Lunedì 7 maggio, Silvia, Tong e tutti gli altri studenti stranieri che attualmente sono accolti dalle famiglie dell’area di Roma con un programma di Intercultura, hanno avuto l’opportunità di assistere proprio alla matinée di “Giudizio Universale. Michelangelo and the Secrets of the Sistine Chapel”, lo spettacolo di Marco Balich con protagonista Michelangelo e la creazione della Cappella Sistina, prodotto da Artaiment Worldwide Shows con la consulenza scientifica dei Musei Vaticani all’Auditorium Conciliazione di Roma che sta riscuotendo un enorme successo di pubblico sia italiano che straniero.
Davanti alla possibilità offerta di assistere allo spettacolo nella versione inglese, i ragazzi hanno invece preferito quella in italiano per sentirsi ancor più calati nel corpo e nella mente nella celebrazione della creazione artistica della Cappella Sistina.

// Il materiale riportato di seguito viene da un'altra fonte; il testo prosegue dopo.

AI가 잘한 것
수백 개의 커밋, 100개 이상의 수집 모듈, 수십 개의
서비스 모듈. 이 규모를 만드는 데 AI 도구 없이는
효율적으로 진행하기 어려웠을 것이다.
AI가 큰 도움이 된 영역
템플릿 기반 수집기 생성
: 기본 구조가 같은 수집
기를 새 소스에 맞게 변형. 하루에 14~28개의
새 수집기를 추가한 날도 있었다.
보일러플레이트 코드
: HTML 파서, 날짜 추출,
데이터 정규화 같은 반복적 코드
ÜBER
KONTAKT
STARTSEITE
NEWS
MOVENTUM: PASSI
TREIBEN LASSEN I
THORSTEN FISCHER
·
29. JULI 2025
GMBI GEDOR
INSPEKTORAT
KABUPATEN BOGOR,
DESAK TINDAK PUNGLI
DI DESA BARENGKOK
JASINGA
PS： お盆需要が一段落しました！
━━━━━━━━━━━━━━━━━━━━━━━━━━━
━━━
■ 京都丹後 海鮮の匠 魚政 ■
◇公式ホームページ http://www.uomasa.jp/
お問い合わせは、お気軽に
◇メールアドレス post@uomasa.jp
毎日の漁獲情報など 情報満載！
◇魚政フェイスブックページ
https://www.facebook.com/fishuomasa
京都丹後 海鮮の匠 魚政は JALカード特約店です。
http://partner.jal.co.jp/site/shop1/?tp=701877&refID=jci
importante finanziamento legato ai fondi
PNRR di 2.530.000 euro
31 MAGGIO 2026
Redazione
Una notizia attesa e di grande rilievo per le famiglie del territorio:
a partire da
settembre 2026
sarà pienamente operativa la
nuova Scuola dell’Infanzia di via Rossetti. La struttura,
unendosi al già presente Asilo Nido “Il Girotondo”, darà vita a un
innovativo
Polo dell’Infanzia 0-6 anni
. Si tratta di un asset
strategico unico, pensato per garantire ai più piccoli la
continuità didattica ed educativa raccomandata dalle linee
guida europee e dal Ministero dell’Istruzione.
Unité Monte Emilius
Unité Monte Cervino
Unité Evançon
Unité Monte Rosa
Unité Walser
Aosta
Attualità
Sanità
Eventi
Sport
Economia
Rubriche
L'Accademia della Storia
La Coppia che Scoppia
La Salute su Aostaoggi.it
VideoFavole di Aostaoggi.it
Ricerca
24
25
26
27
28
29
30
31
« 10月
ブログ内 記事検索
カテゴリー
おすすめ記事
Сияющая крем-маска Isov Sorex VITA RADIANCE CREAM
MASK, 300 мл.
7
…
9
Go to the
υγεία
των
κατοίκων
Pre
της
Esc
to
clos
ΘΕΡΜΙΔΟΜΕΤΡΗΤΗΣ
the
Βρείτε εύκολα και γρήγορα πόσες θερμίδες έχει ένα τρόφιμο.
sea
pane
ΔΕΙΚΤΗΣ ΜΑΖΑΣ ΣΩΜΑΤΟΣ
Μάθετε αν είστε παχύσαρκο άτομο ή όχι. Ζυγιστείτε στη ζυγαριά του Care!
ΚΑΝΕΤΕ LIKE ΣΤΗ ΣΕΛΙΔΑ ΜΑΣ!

Lo stesso Balich, da adolescente, è stato un partecipante a un programma di Intercultura negli USA e ancora oggi è ancora molto legato all’Associazione: “Uno dei punti più importanti che ho conservato della mia esperienza vissuta all’estero da adolescente con Intercultura è stato il fatto di ricostruire la mia personalità trapiantata in un contesto totalmente diverso. Questo mi ha permesso di valorizzare quelli che erano i miei punti di forza e di togliermi tutti quei filtri e i preconcetti che in qualche modo ostacolano il comunicare e l’essere vicino alle persone. Quando sono partito ero uno studente irrequieto, che pensava di conoscere tutto e quindi un po’ presuntuoso, un po’ pigro e superficiale; quando son tornato mi sono reso conto di essere diventato un uomo consapevole dei propri limiti da un lato ma, dall’altro, anche dei propri pregi. Sono rientrato in Italia con un’immensa familiarità con le diversità del mondo e una totale apertura rispetto a tradizioni, religioni, culture, abitudini diverse che non filtravo più tramite preconcetti, ma per la bellezza della diversità”.

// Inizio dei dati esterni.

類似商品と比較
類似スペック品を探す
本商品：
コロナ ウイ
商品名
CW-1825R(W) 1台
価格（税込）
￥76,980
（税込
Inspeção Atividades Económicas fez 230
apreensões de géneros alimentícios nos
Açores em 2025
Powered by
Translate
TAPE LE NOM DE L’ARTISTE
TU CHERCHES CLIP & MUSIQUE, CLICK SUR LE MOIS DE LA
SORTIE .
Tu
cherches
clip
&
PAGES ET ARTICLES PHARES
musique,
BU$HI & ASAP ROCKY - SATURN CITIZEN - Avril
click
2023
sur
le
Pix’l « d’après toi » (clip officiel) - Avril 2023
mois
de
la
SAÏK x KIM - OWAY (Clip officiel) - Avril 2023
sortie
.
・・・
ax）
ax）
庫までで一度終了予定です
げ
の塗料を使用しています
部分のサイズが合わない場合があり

La capacità di dialogare con persone di culture diverse e di approfondire la conoscenza delle tradizioni di molti popoli sono state carte vincenti per Balich, il cui gruppo di lavoro è stato scelto per realizzare Cerimonie Olimpiche in tutto il mondo: “L’elemento cardine che ha portato noi a sviluppare le Cerimonie delle Olimpiadi di Rio, e non degli inglesi o americani, è che i brasiliani non volevano che arrivasse qualcuno a dirgli come si faceva, ma volevano delle persone disponibili al dialogo e che, in qualche modo, partecipassero insieme a loro nel trasmettere una fortissima emozione. Questo è un grande ingrediente che, col senno di poi, devo ad Intercultura perché mi ha aiutato a sviluppare un senso di sicurezza nel chi ero, e ad accettare con serenità questa esperienza di scambio all’estero come un elemento di crescita attraverso l’incontro con le differenze".